Goal of the exercise »
Using the listing below, show all lines that hold the word "relocated".

*** Data section ***

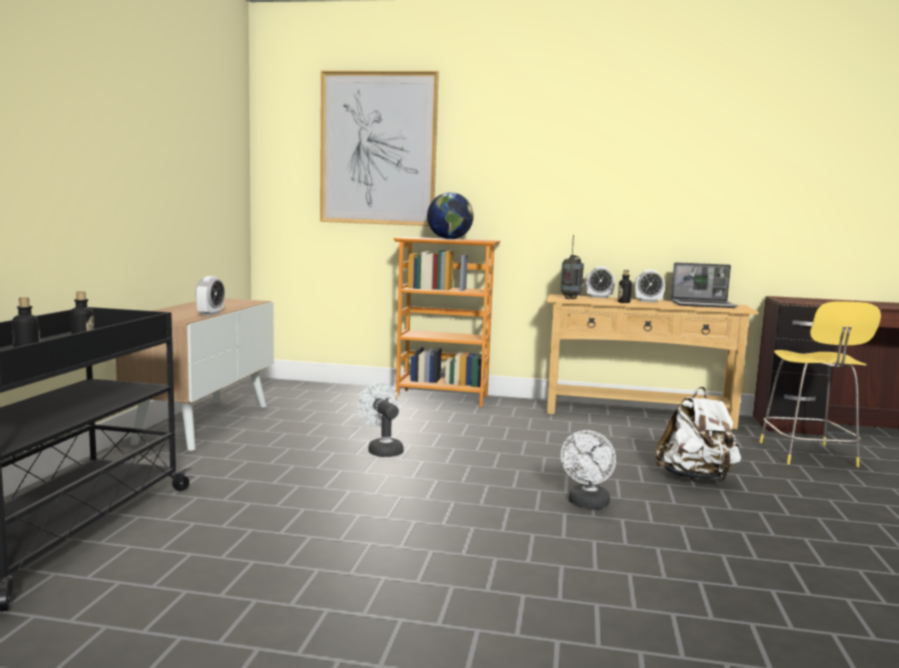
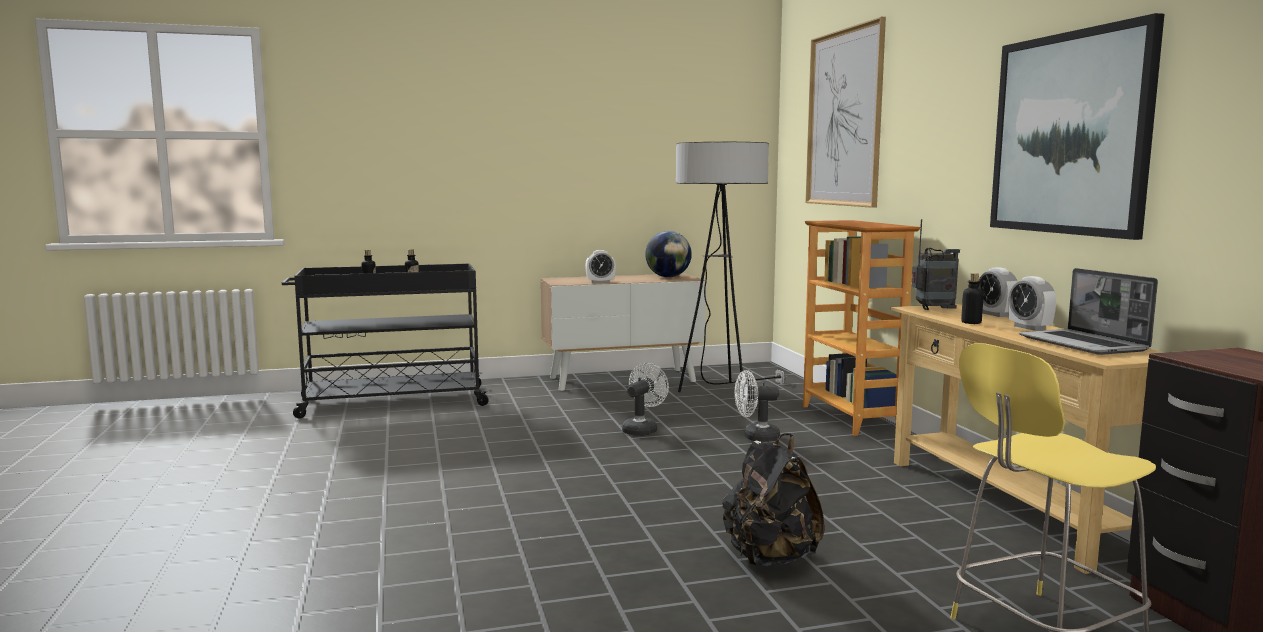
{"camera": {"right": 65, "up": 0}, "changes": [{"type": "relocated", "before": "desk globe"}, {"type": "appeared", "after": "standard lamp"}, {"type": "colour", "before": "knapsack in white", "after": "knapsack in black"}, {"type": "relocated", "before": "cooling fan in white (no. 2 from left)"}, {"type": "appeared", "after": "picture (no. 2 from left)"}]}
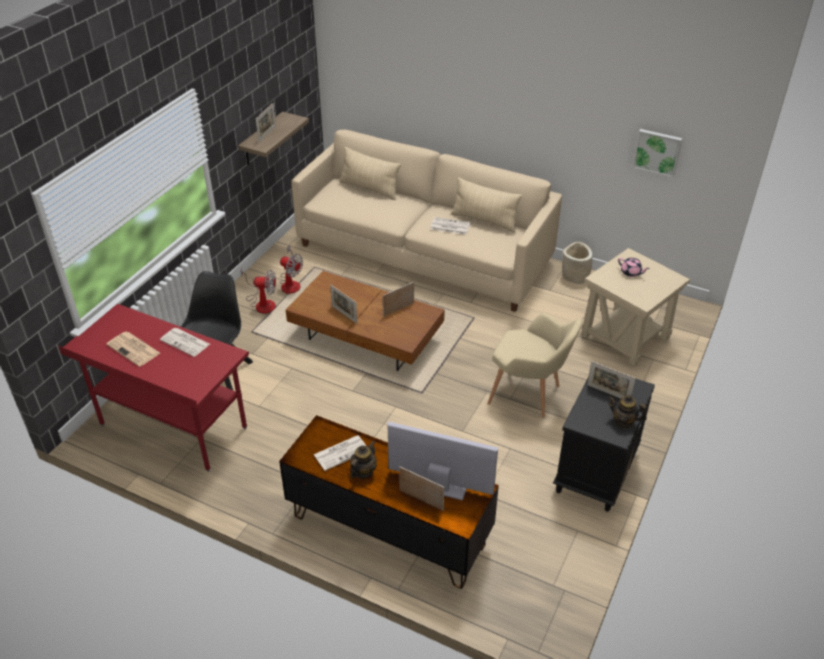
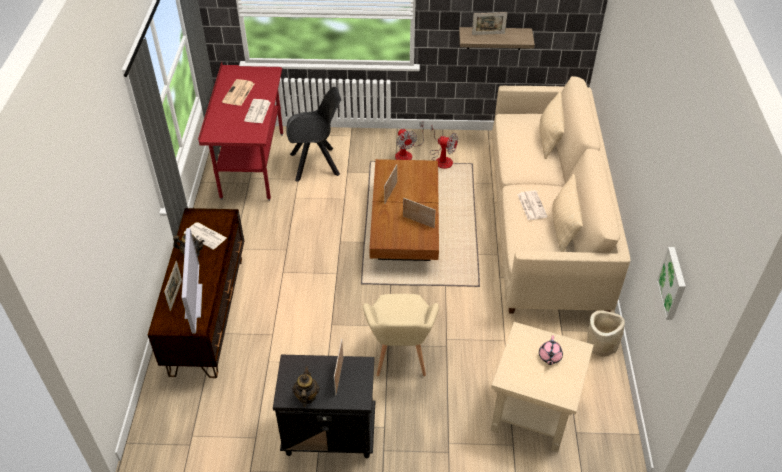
{"camera": {"right": 65, "up": 5}, "changes": [{"type": "spun", "before": "cooling fan (no. 2 from left)", "turn": -75}]}
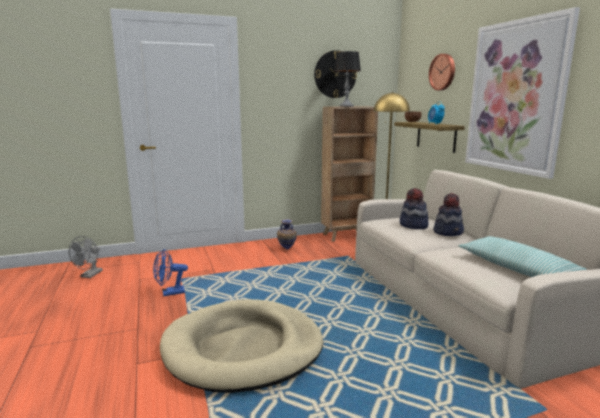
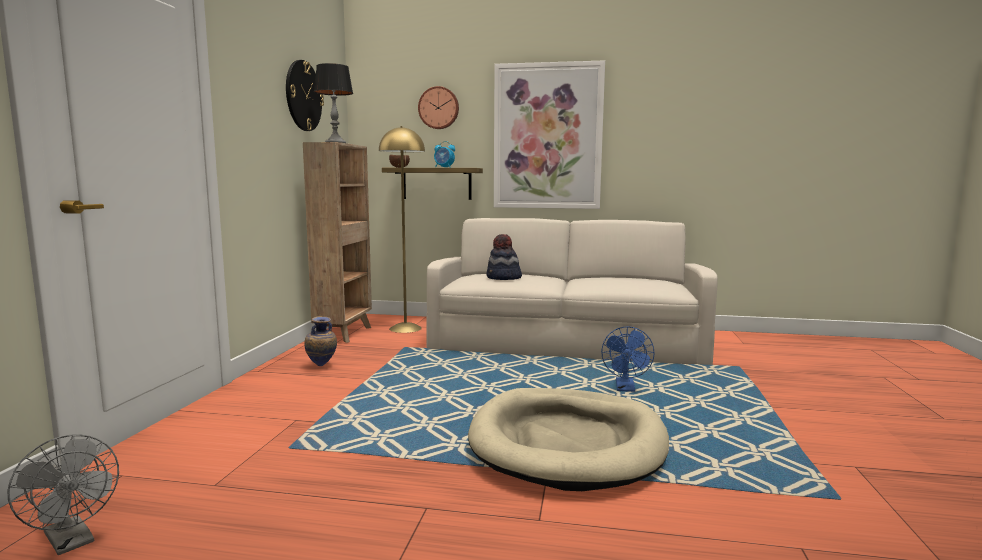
{"camera": {"right": -60, "up": -5}, "changes": [{"type": "relocated", "before": "cooling fan in blue"}, {"type": "missing", "before": "hat (no. 2 from left)"}, {"type": "missing", "before": "throw pillow"}]}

*** End of Data section ***

Result for this exercise »
{"camera": {"right": 65, "up": 0}, "changes": [{"type": "relocated", "before": "desk globe"}, {"type": "appeared", "after": "standard lamp"}, {"type": "colour", "before": "knapsack in white", "after": "knapsack in black"}, {"type": "relocated", "before": "cooling fan in white (no. 2 from left)"}, {"type": "appeared", "after": "picture (no. 2 from left)"}]}
{"camera": {"right": -60, "up": -5}, "changes": [{"type": "relocated", "before": "cooling fan in blue"}, {"type": "missing", "before": "hat (no. 2 from left)"}, {"type": "missing", "before": "throw pillow"}]}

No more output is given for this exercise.